Material to process: Begin

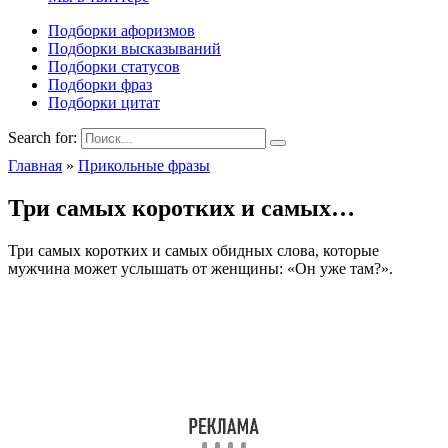
Подборки афоризмов
Подборки высказываний
Подборки статусов
Подборки фраз
Подборки цитат
Search for:
Главная
»
Прикольные фразы
Три самых коротких и самых…
Три самых коротких и самых обидных слова, которые
мужчина может услышать от женщины: «Он уже там?».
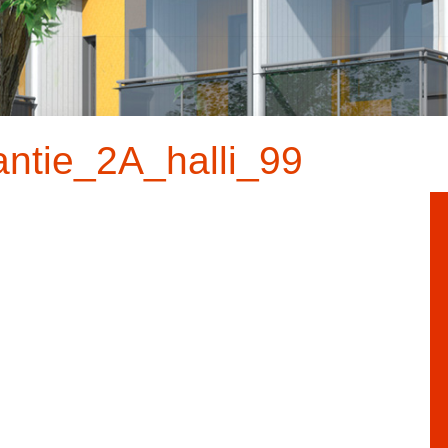
ntie_2A_halli_99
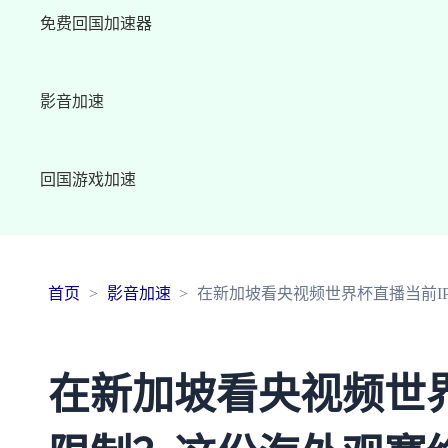
免费回国加速器
影音加速
回国游戏加速
首页
影音加速
在新加坡看央视频世界杯直播当前I
在新加坡看央视频世界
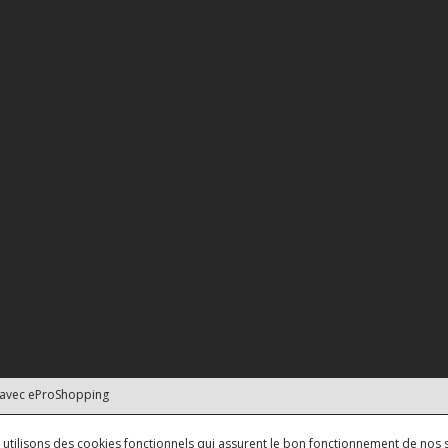
 avec
eProShopping
us utilisons des cookies fonctionnels qui assurent le bon fonctionnement de nos s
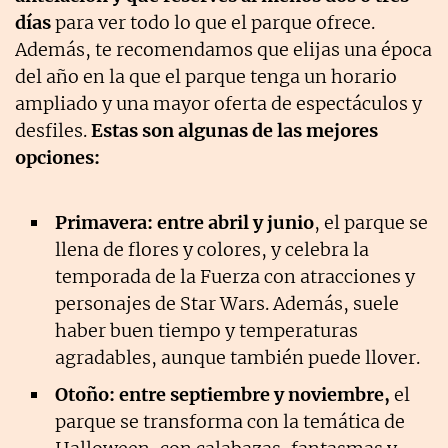
días
para ver todo lo que el parque ofrece.
Además, te recomendamos que elijas una época
del año en la que el parque tenga un horario
ampliado y una mayor oferta de espectáculos y
desfiles.
Estas son algunas de las mejores
opciones:
Primavera: entre abril y junio
, el parque se
llena de flores y colores, y celebra la
temporada de la Fuerza con atracciones y
personajes de Star Wars. Además, suele
haber buen tiempo y temperaturas
agradables, aunque también puede llover.
Otoño: entre septiembre y noviembre,
el
parque se transforma con la temática de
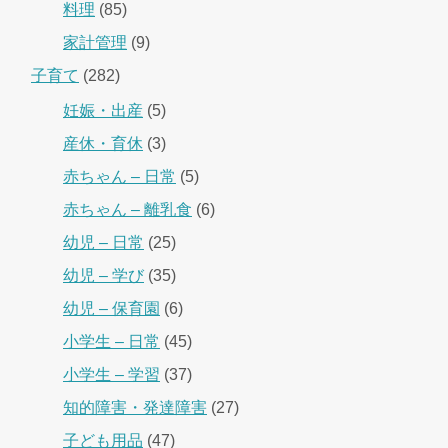
料理
(85)
家計管理
(9)
子育て
(282)
妊娠・出産
(5)
産休・育休
(3)
赤ちゃん – 日常
(5)
赤ちゃん – 離乳食
(6)
幼児 – 日常
(25)
幼児 – 学び
(35)
幼児 – 保育園
(6)
小学生 – 日常
(45)
小学生 – 学習
(37)
知的障害・発達障害
(27)
子ども用品
(47)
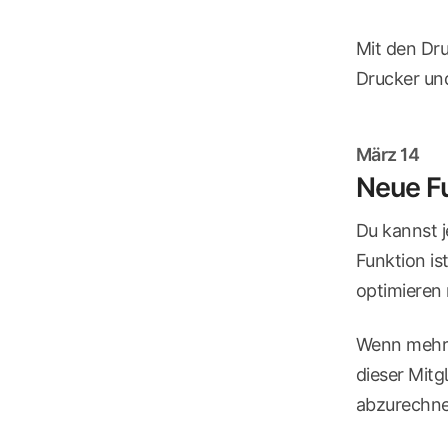
Mit den Dru
Drucker und
März 14
Neue F
Du kannst 
Funktion is
optimieren
Wenn mehre
dieser Mitg
abzurechne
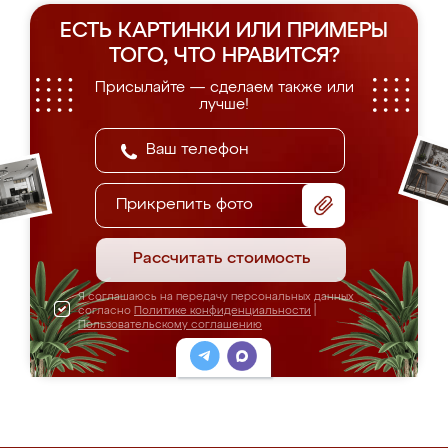
ЕСТЬ КАРТИНКИ ИЛИ ПРИМЕРЫ
ТОГО, ЧТО НРАВИТСЯ?
Присылайте — сделаем также или
лучше!
Прикрепить фото
Рассчитать стоимость
Я соглашаюсь на передачу персональных данных
согласно
Политике конфиденциальности
|
Пользовательскому соглашению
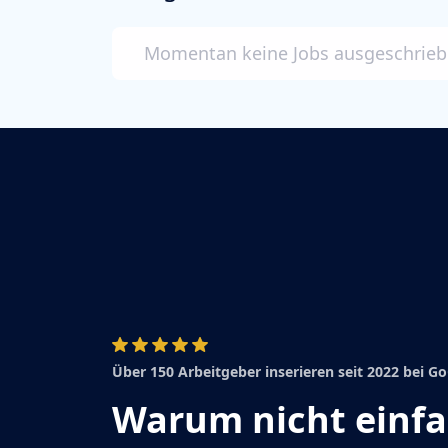
Momentan keine Jobs ausgeschrie
Über 150 Arbeitgeber inserieren seit 2022 bei 
Warum nicht einf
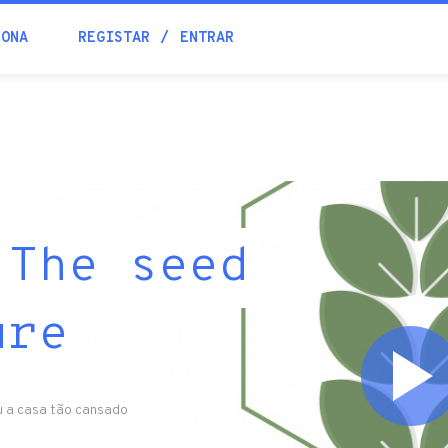
IONA
REGISTAR
ENTRAR
 The seed
ure
u a casa tão cansado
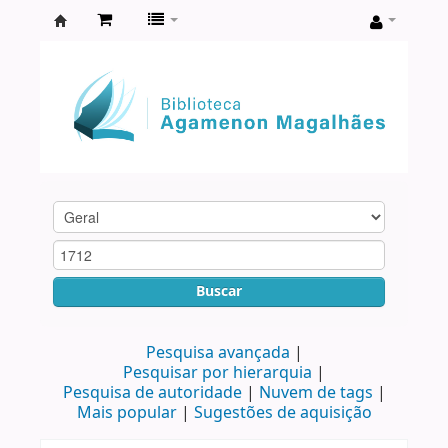
Biblioteca
Agamenon
Magalhães
Buscar
Pesquisa avançada
Pesquisar por hierarquia
Pesquisa de autoridade
Nuvem de tags
Mais popular
Sugestões de aquisição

Material to process: End

Update the text of all the records by replacing "Подборки" with "Сборники" and keep everything else unchanged. Leave the pictures out of your answer.

Сборники афоризмов
Сборники высказываний
Сборники статусов
Сборники фраз
Сборники цитат
Search for:
Главная
»
Прикольные фразы
Три самых коротких и самых…
Три самых коротких и самых обидных слова, которые
мужчина может услышать от женщины: «Он уже там?».
ntie_2A_halli_99
免费回国加速器
影音加速
回国游戏加速
首页
影音加速
在新加坡看央视频世界杯直播当前I
在新加坡看央视频世界
 avec
eProShopping
us utilisons des cookies fonctionnels qui assurent le bon fonctionnement de nos s
días
para ver todo lo que el parque ofrece.
Además, te recomendamos que elijas una época
del año en la que el parque tenga un horario
ampliado y una mayor oferta de espectáculos y
desfiles.
Estas son algunas de las mejores
opciones:
Primavera: entre abril y junio
, el parque se
llena de flores y colores, y celebra la
temporada de la Fuerza con atracciones y
personajes de Star Wars. Además, suele
haber buen tiempo y temperaturas
agradables, aunque también puede llover.
Otoño: entre septiembre y noviembre,
el
parque se transforma con la temática de
料理
(85)
家計管理
(9)
子育て
(282)
妊娠・出産
(5)
産休・育休
(3)
赤ちゃん – 日常
(5)
赤ちゃん – 離乳食
(6)
幼児 – 日常
(25)
幼児 – 学び
(35)
幼児 – 保育園
(6)
小学生 – 日常
(45)
小学生 – 学習
(37)
知的障害・発達障害
(27)
子ども用品
(47)
Mit den Dru
Drucker und
März 14
Neue F
Du kannst 
Funktion is
optimieren
Wenn mehre
dieser Mitg
abzurechne
ЕСТЬ КАРТИНКИ ИЛИ ПРИМЕРЫ
ТОГО, ЧТО НРАВИТСЯ?
Присылайте — сделаем также или
лучше!
Прикрепить фото
Рассчитать стоимость
Я соглашаюсь на передачу персональных данных
согласно
Политике конфиденциальности
|
Пользовательскому соглашению
Momentan keine Jobs ausgeschrie
Über 150 Arbeitgeber inserieren seit 2022 bei 
Warum nicht einf
IONA
REGISTAR
ENTRAR
 The seed
ure
u a casa tão cansado
Biblioteca
Agamenon
Magalhães
Buscar
Pesquisa avançada
Pesquisar por hierarquia
Pesquisa de autoridade
Nuvem de tags
Mais popular
Sugestões de aquisição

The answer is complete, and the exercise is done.